EXERCISE MATERIAL ::
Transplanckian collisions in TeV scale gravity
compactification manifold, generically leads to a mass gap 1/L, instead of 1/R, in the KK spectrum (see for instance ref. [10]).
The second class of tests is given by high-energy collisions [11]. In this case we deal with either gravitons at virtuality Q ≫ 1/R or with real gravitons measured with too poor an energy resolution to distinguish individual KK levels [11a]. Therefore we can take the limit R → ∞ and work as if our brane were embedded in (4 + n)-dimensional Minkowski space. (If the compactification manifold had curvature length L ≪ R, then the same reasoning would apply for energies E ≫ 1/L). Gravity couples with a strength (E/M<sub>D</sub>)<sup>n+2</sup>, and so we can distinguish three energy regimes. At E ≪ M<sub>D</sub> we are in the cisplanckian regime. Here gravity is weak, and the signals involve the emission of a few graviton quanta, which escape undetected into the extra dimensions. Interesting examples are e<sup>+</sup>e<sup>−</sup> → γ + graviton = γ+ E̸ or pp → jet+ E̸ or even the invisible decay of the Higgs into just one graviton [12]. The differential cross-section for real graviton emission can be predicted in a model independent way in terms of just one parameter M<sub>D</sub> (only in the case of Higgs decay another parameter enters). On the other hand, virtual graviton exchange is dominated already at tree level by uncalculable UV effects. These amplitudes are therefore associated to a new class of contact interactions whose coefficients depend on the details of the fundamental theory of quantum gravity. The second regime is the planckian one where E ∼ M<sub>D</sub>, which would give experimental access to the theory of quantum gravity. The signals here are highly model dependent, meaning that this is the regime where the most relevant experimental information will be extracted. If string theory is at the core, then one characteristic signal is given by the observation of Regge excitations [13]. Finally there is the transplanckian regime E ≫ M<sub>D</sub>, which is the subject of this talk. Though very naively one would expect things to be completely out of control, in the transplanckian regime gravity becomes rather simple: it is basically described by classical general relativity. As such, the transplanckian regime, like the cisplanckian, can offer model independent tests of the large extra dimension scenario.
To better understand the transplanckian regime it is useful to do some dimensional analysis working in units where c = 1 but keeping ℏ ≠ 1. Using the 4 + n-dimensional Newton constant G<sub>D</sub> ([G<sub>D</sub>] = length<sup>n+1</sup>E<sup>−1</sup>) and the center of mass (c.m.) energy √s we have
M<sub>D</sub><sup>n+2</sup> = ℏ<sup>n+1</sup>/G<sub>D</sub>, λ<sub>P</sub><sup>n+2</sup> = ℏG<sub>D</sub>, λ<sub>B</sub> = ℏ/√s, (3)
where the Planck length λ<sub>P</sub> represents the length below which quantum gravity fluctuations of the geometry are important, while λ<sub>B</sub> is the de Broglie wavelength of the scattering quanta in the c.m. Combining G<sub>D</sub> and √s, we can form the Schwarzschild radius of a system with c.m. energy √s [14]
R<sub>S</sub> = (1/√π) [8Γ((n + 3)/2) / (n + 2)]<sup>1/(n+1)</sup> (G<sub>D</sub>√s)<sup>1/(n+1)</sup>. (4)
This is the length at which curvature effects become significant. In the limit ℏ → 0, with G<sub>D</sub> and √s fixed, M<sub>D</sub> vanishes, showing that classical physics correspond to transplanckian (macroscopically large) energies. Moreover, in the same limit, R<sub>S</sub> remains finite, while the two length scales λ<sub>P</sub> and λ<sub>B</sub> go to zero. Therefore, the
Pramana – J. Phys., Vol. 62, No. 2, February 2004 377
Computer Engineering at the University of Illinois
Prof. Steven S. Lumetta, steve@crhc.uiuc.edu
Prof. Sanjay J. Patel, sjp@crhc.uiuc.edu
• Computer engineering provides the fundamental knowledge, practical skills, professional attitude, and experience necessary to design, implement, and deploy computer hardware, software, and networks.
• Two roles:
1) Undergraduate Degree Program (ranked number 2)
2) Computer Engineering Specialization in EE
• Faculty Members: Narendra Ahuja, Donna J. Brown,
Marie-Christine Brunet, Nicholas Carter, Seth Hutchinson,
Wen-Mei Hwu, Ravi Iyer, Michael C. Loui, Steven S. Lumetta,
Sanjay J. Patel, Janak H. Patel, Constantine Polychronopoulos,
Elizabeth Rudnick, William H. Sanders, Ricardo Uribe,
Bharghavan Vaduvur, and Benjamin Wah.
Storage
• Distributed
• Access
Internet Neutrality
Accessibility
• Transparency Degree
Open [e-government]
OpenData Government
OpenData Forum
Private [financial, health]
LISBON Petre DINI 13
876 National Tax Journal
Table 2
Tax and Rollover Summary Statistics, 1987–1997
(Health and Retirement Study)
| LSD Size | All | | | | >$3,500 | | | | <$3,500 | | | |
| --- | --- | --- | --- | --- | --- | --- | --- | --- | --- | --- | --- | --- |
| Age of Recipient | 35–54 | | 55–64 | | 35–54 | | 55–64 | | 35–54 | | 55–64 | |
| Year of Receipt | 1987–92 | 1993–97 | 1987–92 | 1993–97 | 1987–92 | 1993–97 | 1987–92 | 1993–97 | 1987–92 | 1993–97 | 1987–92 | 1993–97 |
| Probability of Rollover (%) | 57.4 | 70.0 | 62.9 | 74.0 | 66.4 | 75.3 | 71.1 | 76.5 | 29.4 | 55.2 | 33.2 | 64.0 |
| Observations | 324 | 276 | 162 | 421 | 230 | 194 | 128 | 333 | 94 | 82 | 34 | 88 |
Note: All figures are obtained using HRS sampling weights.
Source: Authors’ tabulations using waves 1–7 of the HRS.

TASK GOAL :: Copy exactly the stretch of data above from the line with "Private [financial, health]" through the line with "Age of Recipient", and omit all other lines.

ANSWER TO THIS EXERCISE ::
Private [financial, health]
LISBON Petre DINI 13
876 National Tax Journal
Table 2
Tax and Rollover Summary Statistics, 1987–1997
(Health and Retirement Study)
| LSD Size | All | | | | >$3,500 | | | | <$3,500 | | | |
| --- | --- | --- | --- | --- | --- | --- | --- | --- | --- | --- | --- | --- |
| Age of Recipient | 35–54 | | 55–64 | | 35–54 | | 55–64 | | 35–54 | | 55–64 | |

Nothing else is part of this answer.